## Exercise goal
Repeat the stretch of entries below from the line with "The data on" through the line with "#### Weekly Email Summary". Include both ends and add nothing.

(Stored data)
+ + + + + + +
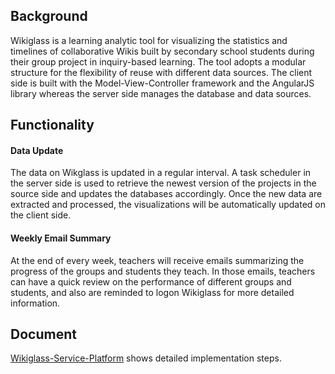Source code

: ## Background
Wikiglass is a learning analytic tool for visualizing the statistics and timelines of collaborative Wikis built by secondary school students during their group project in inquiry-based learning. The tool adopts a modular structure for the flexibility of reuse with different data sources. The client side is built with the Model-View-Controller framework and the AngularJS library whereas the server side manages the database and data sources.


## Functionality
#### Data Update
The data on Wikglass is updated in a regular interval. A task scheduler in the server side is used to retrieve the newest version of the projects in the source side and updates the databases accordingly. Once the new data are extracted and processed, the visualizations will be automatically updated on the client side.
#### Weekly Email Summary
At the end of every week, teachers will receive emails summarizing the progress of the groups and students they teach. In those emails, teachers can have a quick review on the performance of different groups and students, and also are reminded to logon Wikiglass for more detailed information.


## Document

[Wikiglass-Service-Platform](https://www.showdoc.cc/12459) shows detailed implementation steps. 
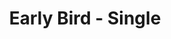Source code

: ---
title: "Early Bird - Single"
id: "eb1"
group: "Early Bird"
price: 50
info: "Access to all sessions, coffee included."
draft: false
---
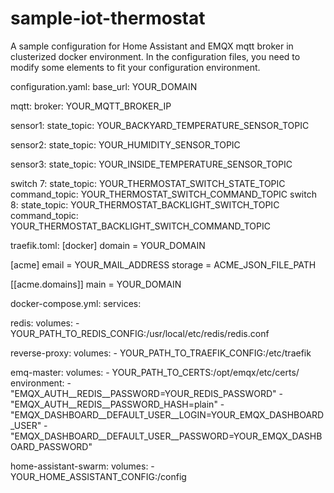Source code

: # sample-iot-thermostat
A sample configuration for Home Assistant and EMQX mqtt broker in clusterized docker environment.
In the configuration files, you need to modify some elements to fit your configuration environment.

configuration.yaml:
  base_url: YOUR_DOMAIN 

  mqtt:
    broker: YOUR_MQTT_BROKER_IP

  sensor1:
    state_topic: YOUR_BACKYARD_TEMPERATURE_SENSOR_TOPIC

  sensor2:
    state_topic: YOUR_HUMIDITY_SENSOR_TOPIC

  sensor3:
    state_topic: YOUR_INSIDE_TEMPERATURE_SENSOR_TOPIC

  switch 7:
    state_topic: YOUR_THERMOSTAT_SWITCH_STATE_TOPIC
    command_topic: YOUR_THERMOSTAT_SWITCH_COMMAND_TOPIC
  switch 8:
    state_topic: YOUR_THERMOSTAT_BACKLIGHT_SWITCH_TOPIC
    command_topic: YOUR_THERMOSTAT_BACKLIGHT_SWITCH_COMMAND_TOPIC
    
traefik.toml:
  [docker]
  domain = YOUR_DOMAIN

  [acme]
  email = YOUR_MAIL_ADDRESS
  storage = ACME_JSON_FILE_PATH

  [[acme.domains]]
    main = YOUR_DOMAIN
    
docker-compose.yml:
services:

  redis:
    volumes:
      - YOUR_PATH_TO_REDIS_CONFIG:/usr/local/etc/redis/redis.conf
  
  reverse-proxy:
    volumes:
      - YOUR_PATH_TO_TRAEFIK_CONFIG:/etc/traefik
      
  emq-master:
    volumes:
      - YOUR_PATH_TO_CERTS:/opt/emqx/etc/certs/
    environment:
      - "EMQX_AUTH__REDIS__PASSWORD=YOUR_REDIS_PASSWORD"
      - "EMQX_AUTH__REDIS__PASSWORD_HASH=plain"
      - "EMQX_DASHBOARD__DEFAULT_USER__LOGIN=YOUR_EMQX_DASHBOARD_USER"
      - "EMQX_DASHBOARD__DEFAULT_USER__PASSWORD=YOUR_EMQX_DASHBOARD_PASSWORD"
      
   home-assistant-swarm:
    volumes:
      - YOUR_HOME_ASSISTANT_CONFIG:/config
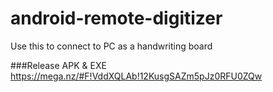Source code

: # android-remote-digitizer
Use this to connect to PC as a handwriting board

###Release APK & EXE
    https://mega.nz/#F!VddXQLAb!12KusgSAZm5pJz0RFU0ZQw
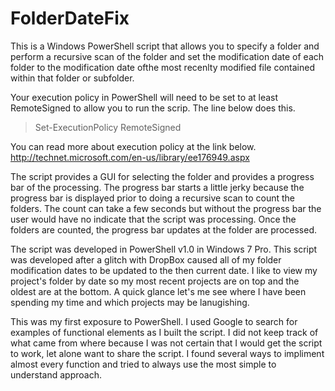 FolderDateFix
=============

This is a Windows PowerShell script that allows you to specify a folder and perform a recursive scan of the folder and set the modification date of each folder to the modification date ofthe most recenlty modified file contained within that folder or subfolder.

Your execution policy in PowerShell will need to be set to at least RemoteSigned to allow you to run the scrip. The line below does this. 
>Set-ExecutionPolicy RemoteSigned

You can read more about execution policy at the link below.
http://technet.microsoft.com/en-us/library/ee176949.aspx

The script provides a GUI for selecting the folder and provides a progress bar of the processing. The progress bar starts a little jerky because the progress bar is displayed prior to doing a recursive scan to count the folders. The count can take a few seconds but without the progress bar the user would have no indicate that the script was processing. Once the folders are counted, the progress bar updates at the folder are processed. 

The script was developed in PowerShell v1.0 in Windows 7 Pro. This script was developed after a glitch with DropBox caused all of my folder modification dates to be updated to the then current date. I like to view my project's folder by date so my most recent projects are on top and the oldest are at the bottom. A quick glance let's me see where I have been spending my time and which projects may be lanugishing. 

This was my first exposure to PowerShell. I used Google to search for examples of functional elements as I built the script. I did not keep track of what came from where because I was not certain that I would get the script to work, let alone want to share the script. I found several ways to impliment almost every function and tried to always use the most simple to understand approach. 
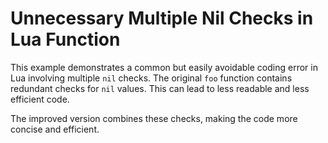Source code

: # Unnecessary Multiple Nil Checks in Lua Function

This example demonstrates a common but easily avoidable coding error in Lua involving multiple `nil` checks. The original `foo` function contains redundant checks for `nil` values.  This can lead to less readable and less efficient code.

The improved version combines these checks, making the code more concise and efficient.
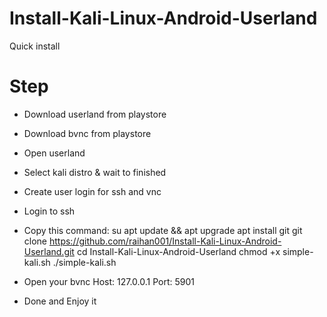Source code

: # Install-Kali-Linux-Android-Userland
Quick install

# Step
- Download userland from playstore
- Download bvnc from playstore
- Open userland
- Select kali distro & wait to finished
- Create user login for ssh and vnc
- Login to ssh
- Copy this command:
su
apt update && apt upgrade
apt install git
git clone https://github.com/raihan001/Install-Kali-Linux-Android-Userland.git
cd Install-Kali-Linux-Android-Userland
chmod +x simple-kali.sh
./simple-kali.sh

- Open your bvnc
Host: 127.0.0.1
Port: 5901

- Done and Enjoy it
+ + + + + + +
## Response
The data on Wikglass is updated in a regular interval. A task scheduler in the server side is used to retrieve the newest version of the projects in the source side and updates the databases accordingly. Once the new data are extracted and processed, the visualizations will be automatically updated on the client side.
#### Weekly Email Summary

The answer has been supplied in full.